> _Brief a_
Copy the rows word for word, starting with the first row and ending with the line containing "Reading left to right, extract", including both.

The concept of an “executive session,” like that of an “independent” director, can be surprisingly slippery.

     According to Section 9:24 of the current (12th) edition of Robert’s Rules of Order, “An executive session in general parliamentary usage has come to mean any meeting of a deliberative assembly, or a portion of a meeting, at which the proceedings are secret.  This term originally referred to the consideration of executive business—that is, presidential nominations to appointive offices, and treaties—behind closed doors in the United States Senate.”

   The term appears nowhere in the Delaware General Corporation Law or the Model Business Corporation Act.

   But in 2003, the NYSE and NASDAQ amended their listing standards to require regular “executive sessions,” encouraging more (and more-candid) discussions among the directors who do not also serve as a company as its officers (i.e., that company’s “outside directors”).  Ironically, such an “executive session” actually excludes executive officers.

    Section 303A.03 of the NYSE’s Listing Standards provides that, “To empower non-management directors to serve as a more effective check on management, the non-management directors of each listed company must meet at regularly scheduled executive sessions without management.”

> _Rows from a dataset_
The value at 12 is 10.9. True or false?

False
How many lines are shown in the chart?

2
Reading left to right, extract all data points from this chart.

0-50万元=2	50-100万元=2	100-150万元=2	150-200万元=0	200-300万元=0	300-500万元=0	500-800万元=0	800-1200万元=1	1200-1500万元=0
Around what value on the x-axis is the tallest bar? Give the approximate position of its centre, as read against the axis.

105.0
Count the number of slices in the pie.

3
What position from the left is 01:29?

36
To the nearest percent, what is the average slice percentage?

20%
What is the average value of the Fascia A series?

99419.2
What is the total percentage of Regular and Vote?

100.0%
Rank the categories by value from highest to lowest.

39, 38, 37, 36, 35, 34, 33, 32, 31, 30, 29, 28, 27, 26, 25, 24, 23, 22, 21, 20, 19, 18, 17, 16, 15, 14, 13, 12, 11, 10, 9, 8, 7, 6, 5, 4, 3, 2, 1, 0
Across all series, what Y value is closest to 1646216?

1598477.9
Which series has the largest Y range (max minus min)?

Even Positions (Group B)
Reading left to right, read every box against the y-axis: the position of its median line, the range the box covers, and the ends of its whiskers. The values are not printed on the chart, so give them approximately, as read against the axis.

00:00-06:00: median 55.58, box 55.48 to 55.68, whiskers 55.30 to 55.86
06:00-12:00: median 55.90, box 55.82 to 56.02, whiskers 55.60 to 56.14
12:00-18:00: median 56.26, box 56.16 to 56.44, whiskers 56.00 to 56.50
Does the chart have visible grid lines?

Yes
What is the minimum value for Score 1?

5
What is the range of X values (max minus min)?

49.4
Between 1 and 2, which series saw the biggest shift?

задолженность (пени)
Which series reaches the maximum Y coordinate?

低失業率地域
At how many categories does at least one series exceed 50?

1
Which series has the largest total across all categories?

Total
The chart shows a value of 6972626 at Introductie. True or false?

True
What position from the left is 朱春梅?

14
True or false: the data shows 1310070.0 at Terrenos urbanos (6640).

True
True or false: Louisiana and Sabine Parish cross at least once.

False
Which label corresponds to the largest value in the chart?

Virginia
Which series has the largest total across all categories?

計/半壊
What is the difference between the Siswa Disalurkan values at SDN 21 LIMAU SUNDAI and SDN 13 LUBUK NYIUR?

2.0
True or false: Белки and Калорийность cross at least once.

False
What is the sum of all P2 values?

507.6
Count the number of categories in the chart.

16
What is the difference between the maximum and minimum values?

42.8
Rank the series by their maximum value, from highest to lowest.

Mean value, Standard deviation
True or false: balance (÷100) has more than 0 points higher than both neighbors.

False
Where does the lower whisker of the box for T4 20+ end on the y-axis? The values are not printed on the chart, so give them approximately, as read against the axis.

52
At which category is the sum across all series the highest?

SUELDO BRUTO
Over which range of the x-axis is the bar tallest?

> _Brief b_
In the passage on executive sessions, what year did the NYSE and NASDAQ amend their listing standards to require regular executive sessions?

> _Exercise answer a_
The value at 12 is 10.9. True or false?

False
How many lines are shown in the chart?

2
Reading left to right, extract all data points from this chart.

> _Exercise answer b_
2003